Using the data below, output the first line and every line after it up to and including the line containing "### **4. Social Authentication**", exactly as written and with nothing added.

(Items from a data source)
· · · · · · ·

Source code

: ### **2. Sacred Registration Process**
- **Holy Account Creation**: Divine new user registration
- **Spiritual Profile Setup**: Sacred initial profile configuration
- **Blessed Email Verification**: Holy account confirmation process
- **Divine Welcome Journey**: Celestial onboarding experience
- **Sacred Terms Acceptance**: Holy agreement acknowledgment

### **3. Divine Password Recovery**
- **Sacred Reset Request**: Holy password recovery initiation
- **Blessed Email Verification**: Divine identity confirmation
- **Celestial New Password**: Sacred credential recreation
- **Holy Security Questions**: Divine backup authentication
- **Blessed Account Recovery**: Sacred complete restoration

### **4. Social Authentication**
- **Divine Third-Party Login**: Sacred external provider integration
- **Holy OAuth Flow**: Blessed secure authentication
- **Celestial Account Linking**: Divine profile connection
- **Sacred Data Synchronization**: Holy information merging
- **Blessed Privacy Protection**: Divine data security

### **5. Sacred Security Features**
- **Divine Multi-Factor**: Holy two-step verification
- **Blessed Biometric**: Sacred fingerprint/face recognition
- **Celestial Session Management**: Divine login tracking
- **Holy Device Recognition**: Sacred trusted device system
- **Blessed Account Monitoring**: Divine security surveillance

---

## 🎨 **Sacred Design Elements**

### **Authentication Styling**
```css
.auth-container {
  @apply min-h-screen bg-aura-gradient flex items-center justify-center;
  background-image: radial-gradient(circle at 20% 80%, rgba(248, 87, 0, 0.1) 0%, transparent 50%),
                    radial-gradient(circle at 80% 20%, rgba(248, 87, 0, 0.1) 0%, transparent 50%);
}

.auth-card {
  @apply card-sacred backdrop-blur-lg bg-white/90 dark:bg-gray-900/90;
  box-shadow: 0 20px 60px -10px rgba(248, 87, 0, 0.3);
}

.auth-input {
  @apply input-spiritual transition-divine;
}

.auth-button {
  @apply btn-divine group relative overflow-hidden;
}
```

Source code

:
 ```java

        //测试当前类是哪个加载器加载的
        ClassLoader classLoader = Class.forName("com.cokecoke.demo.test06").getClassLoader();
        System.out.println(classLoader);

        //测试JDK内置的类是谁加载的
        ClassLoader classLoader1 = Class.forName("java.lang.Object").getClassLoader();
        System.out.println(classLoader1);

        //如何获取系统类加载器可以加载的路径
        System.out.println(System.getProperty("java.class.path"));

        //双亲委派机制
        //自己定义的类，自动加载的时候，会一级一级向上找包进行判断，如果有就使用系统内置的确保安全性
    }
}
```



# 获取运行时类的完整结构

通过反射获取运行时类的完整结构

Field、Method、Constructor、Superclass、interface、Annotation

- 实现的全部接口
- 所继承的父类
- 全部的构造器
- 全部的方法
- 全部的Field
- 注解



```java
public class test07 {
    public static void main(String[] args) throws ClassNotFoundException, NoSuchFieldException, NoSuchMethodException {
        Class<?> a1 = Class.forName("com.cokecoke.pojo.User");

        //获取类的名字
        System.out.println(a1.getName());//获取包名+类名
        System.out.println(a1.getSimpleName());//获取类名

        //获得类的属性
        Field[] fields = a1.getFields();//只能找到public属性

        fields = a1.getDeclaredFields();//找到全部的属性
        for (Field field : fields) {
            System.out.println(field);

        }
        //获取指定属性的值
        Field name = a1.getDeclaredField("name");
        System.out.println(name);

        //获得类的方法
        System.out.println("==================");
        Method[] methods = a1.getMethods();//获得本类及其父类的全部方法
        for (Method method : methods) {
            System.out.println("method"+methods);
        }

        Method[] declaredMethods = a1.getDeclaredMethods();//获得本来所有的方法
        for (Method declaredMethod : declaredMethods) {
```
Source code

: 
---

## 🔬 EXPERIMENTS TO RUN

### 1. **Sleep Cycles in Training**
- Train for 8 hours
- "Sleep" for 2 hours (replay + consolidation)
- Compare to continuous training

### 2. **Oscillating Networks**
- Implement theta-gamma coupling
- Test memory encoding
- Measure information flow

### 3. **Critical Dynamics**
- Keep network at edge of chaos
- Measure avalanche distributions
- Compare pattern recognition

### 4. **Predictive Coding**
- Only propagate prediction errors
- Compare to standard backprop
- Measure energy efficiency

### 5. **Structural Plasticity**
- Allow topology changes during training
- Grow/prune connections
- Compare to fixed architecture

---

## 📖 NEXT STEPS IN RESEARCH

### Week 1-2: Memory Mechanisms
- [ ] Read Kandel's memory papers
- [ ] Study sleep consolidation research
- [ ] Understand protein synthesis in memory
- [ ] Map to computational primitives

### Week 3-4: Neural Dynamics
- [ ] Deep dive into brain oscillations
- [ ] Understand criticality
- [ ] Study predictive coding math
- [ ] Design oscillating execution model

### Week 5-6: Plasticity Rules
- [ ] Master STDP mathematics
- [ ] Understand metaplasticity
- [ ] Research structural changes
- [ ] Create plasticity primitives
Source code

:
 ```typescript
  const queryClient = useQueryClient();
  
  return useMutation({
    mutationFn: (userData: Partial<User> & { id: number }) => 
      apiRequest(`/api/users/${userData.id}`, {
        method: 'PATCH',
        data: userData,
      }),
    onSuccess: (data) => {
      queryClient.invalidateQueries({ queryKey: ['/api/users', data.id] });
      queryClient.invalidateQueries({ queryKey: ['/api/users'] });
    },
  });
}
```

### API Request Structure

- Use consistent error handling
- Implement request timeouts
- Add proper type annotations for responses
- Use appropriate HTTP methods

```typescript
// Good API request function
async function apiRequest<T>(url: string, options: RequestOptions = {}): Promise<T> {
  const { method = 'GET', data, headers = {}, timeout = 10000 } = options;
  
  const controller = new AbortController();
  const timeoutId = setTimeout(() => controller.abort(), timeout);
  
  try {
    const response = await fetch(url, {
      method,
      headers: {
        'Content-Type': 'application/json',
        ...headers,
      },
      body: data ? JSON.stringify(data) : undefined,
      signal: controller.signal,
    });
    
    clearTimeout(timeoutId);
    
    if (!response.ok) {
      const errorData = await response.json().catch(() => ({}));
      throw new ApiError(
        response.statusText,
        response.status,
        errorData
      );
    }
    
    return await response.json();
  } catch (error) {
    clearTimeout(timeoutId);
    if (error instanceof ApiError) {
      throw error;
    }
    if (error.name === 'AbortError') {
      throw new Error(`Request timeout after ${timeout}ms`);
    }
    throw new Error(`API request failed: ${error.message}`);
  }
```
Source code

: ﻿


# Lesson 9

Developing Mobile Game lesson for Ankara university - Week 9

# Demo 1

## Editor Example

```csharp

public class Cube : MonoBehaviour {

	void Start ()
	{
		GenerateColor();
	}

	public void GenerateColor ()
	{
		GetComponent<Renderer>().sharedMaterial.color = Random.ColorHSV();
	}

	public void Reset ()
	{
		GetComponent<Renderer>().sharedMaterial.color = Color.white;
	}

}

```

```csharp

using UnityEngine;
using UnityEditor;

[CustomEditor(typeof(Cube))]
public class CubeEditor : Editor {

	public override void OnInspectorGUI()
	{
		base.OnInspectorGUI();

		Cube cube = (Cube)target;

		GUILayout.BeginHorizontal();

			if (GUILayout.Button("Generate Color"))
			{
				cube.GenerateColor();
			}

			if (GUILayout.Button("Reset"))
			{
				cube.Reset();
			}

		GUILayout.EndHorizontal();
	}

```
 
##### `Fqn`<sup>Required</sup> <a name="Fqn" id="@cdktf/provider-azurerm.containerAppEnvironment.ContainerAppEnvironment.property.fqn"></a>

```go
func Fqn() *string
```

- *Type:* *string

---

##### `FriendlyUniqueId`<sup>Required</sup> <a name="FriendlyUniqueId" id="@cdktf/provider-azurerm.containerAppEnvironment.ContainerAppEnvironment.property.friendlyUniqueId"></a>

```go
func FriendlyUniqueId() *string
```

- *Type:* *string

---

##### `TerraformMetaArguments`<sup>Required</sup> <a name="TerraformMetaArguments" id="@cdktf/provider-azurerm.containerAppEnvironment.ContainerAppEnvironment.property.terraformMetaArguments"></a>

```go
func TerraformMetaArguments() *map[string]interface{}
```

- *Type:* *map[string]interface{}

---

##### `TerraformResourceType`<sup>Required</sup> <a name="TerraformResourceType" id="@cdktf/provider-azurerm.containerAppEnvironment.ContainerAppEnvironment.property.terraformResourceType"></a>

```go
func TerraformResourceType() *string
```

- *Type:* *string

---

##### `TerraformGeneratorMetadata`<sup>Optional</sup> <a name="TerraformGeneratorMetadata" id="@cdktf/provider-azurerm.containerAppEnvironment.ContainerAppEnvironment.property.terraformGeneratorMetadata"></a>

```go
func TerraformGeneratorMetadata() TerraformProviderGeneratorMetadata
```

· · · · · · ·

▶ _TASK RESPONSE_:
Source code

: ### **2. Sacred Registration Process**
- **Holy Account Creation**: Divine new user registration
- **Spiritual Profile Setup**: Sacred initial profile configuration
- **Blessed Email Verification**: Holy account confirmation process
- **Divine Welcome Journey**: Celestial onboarding experience
- **Sacred Terms Acceptance**: Holy agreement acknowledgment

### **3. Divine Password Recovery**
- **Sacred Reset Request**: Holy password recovery initiation
- **Blessed Email Verification**: Divine identity confirmation
- **Celestial New Password**: Sacred credential recreation
- **Holy Security Questions**: Divine backup authentication
- **Blessed Account Recovery**: Sacred complete restoration

### **4. Social Authentication**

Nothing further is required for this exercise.